If an individual trader conducts his cash transactions on a turnover of Rs 2 crore, then his income under the presumptive regime will be presumed to be Rs 16 lakh (at 8% of the turnover). After taking advantage of the Rs 1.5 lakh deduction under section 80C, his total tax payable will be Rs 267,800. However, if he switches to 100% digital transactions, under the new announcement, his profit will be presumed to be Rs. 12 lakh (at 6% of turnover), and after taking advantage of Rs 1.5 lakh under section 80C, his tax payable will now only be of Rs 144,200. Here, digital transactions include payments received by check or any digital means.
Here it should be noted that this announcement has no impact on Professionals, LLP or Private Limited or other companies, Trusts and so on.

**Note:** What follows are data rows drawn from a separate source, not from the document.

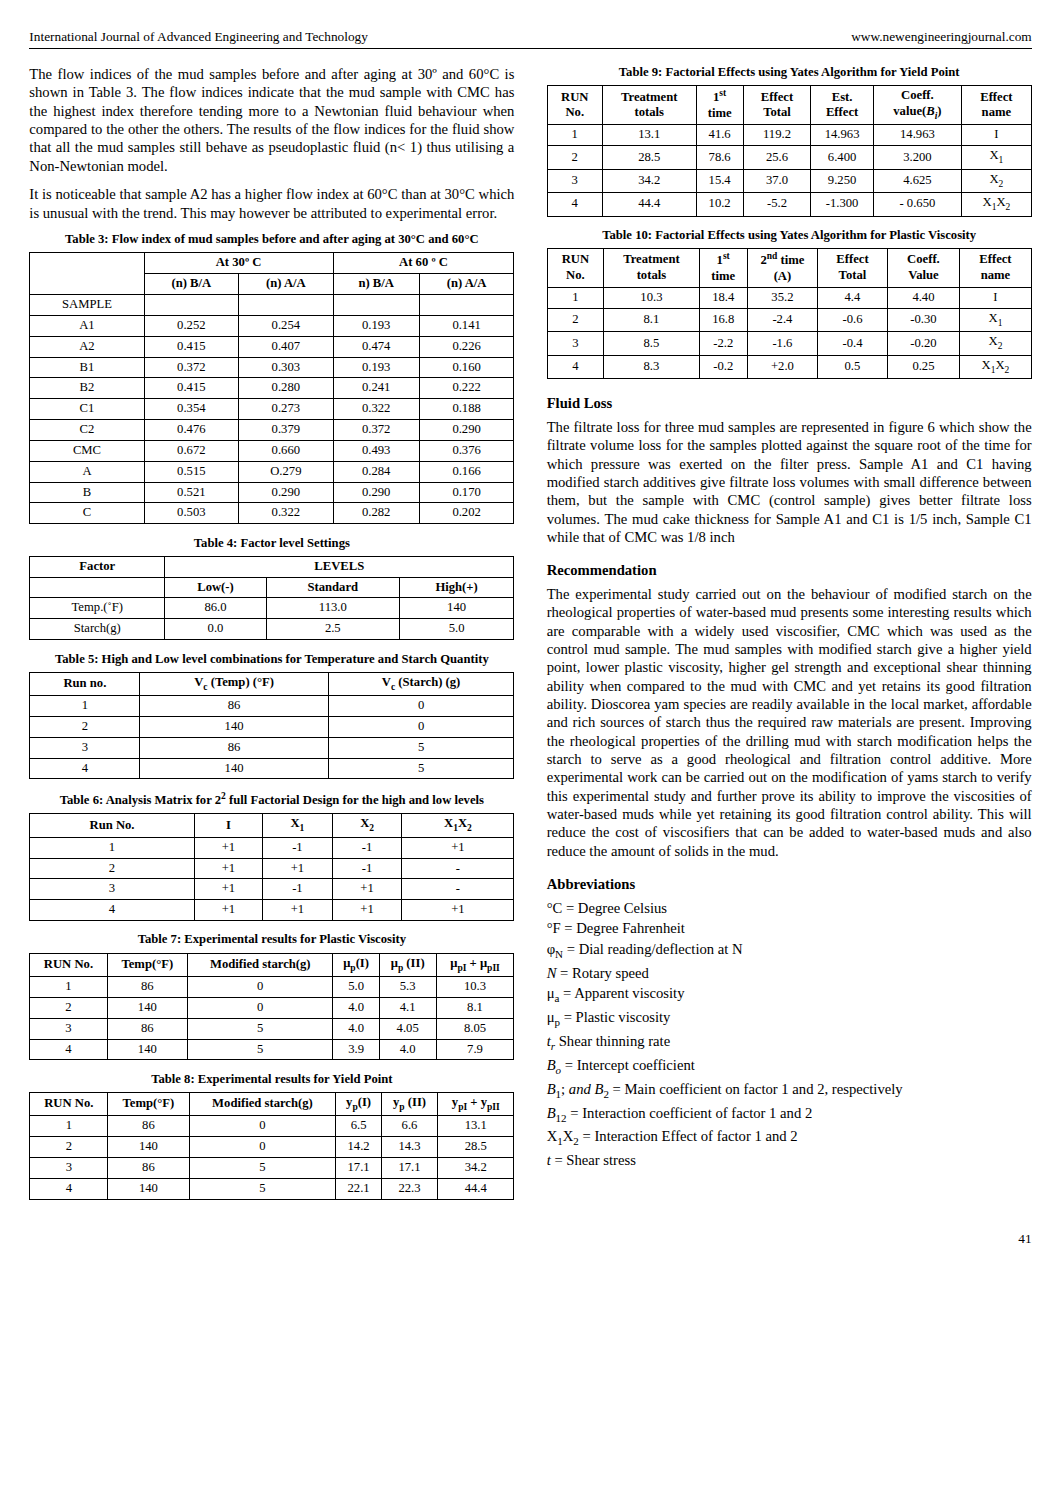International Journal of Advanced Engineering and Technology www.newengineeringjournal.com
The flow indices of the mud samples before and after aging at 30º and 60°C is shown in Table 3. The flow indices indicate that the mud sample with CMC has the highest index therefore tending more to a Newtonian fluid behaviour when compared to the other the others. The results of the flow indices for the fluid show that all the mud samples still behave as pseudoplastic fluid (n< 1) thus utilising a Non-Newtonian model.
It is noticeable that sample A2 has a higher flow index at 60°C than at 30°C which is unusual with the trend. This may however be attributed to experimental error.
Table 3: Flow index of mud samples before and after aging at 30°C and 60°C
| | At 30º C | At 60 º C |
| --- | --- | --- |
| (n) B/A | (n) A/A | n) B/A | (n) A/A |
| SAMPLE | | | | |
| A1 | 0.252 | 0.254 | 0.193 | 0.141 |
| A2 | 0.415 | 0.407 | 0.474 | 0.226 |
| B1 | 0.372 | 0.303 | 0.193 | 0.160 |
| B2 | 0.415 | 0.280 | 0.241 | 0.222 |
| C1 | 0.354 | 0.273 | 0.322 | 0.188 |
| C2 | 0.476 | 0.379 | 0.372 | 0.290 |
| CMC | 0.672 | 0.660 | 0.493 | 0.376 |
| A | 0.515 | O.279 | 0.284 | 0.166 |
| B | 0.521 | 0.290 | 0.290 | 0.170 |
| C | 0.503 | 0.322 | 0.282 | 0.202 |
Table 4: Factor level Settings
| Factor | LEVELS |
| --- | --- |
| | Low(-) | Standard | High(+) |
| Temp.(˚F) | 86.0 | 113.0 | 140 |
| Starch(g) | 0.0 | 2.5 | 5.0 |
Table 5: High and Low level combinations for Temperature and Starch Quantity
| Run no. | V c (Temp) (°F) | V c (Starch) (g) |
| --- | --- | --- |
| 1 | 86 | 0 |
| 2 | 140 | 0 |
| 3 | 86 | 5 |
| 4 | 140 | 5 |
Table 6: Analysis Matrix for 2 2 full Factorial Design for the high and low levels
| Run No. | I | X 1 | X 2 | X 1 X 2 |
| --- | --- | --- | --- | --- |
| 1 | +1 | -1 | -1 | +1 |
| 2 | +1 | +1 | -1 | - |
| 3 | +1 | -1 | +1 | - |
| 4 | +1 | +1 | +1 | +1 |
Table 7: Experimental results for Plastic Viscosity
| RUN No. | Temp(°F) | Modified starch(g) | μ p (I) | μ p (II) | μ pI + μ pII |
| --- | --- | --- | --- | --- | --- |
| 1 | 86 | 0 | 5.0 | 5.3 | 10.3 |
| 2 | 140 | 0 | 4.0 | 4.1 | 8.1 |
| 3 | 86 | 5 | 4.0 | 4.05 | 8.05 |
| 4 | 140 | 5 | 3.9 | 4.0 | 7.9 |
Table 8: Experimental results for Yield Point
| RUN No. | Temp(°F) | Modified starch(g) | y p (I) | y p (II) | y pI + y pII |
| --- | --- | --- | --- | --- | --- |
| 1 | 86 | 0 | 6.5 | 6.6 | 13.1 |
| 2 | 140 | 0 | 14.2 | 14.3 | 28.5 |
| 3 | 86 | 5 | 17.1 | 17.1 | 34.2 |
| 4 | 140 | 5 | 22.1 | 22.3 | 44.4 |
Table 9: Factorial Effects using Yates Algorithm for Yield Point
| RUN No. | Treatment totals | 1 st time | Effect Total | Est. Effect | Coeff. value( B i ) | Effect name |
| --- | --- | --- | --- | --- | --- | --- |
| 1 | 13.1 | 41.6 | 119.2 | 14.963 | 14.963 | I |
| 2 | 28.5 | 78.6 | 25.6 | 6.400 | 3.200 | X 1 |
| 3 | 34.2 | 15.4 | 37.0 | 9.250 | 4.625 | X 2 |
| 4 | 44.4 | 10.2 | -5.2 | -1.300 | - 0.650 | X 1 X 2 |
Table 10: Factorial Effects using Yates Algorithm for Plastic Viscosity
| RUN No. | Treatment totals | 1 st time | 2 nd time (A) | Effect Total | Coeff. Value | Effect name |
| --- | --- | --- | --- | --- | --- | --- |
| 1 | 10.3 | 18.4 | 35.2 | 4.4 | 4.40 | I |
| 2 | 8.1 | 16.8 | -2.4 | -0.6 | -0.30 | X 1 |
| 3 | 8.5 | -2.2 | -1.6 | -0.4 | -0.20 | X 2 |
| 4 | 8.3 | -0.2 | +2.0 | 0.5 | 0.25 | X 1 X 2 |
Fluid Loss
The filtrate loss for three mud samples are represented in figure 6 which show the filtrate volume loss for the samples plotted against the square root of the time for which pressure was exerted on the filter press. Sample A1 and C1 having modified starch additives give filtrate loss volumes with small difference between them, but the sample with CMC (control sample) gives better filtrate loss volumes. The mud cake thickness for Sample A1 and C1 is 1/5 inch, Sample C1 while that of CMC was 1/8 inch
Recommendation
The experimental study carried out on the behaviour of modified starch on the rheological properties of water-based mud presents some interesting results which are comparable with a widely used viscosifier, CMC which was used as the control mud sample. The mud samples with modified starch give a higher yield point, lower plastic viscosity, higher gel strength and exceptional shear thinning ability when compared to the mud with CMC and yet retains its good filtration ability. Dioscorea yam species are readily available in the local market, affordable and rich sources of starch thus the required raw materials are present. Improving the rheological properties of the drilling mud with starch modification helps the starch to serve as a good rheological and filtration control additive. More experimental work can be carried out on the modification of yams starch to verify this experimental study and further prove its ability to improve the viscosities of water-based muds while yet retaining its good filtration control ability. This will reduce the cost of viscosifiers that can be added to water-based muds and also reduce the amount of solids in the mud.
Abbreviations
°C = Degree Celsius
°F = Degree Fahrenheit
φN = Dial reading/deflection at N
N = Rotary speed
μa = Apparent viscosity
μp = Plastic viscosity
tr Shear thinning rate
Bo = Intercept coefficient
B1; and B2 = Main coefficient on factor 1 and 2, respectively
B12 = Interaction coefficient of factor 1 and 2
X1X2 = Interaction Effect of factor 1 and 2
t = Shear stress
41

How to take advantage of this provision?
Startups that are in businesses that are closely held among friends and family and do not plan to do business with third party investors, and that are in commerce (online or otherwise) and other services (including SaaS), may opt to do business as an individual (including sole proprietorship), or as a HUF or simple partnership company and benefit from deemed tax and reduced profit margin on digital receipts after demonetization.
What more can be done in Budget 2017?
This announcement was made by means of a press release. A real amendment to the law is still awaited. The actual amendment will allow us to understand the fine print and the actual requirements for claiming benefits at the reduced 6 percent margin. Also, we’ll have to wait for the budget to see how this layout will be shaped in the years to come, as the announcement talks about the benefits for the 2016-2017 fiscal year, without any clarity as to what lies ahead.
Taxmantra’s point of view on this subject
As we have said in our other articles, the government should aim for more uniformity and a conducive overall environment. Articles 44AD and 44ADA are very good provisions of the Income Tax Act, 1961, which provide simplicity and clarity while leaving a minimum margin for the discretion of the tax service. These are impressive provisions for the ease of doing business. However, at present they are applicable to a very limited number of eligible persons. The startup ecosystem will get a boost if similar simple presumptive taxes are offered for all types of startups, with lower compliance requirements, lower taxes, and a broader base.
(Disclaimer: The views and opinions expressed in this article are those of the author and do not necessarily reflect the views of YourStory.)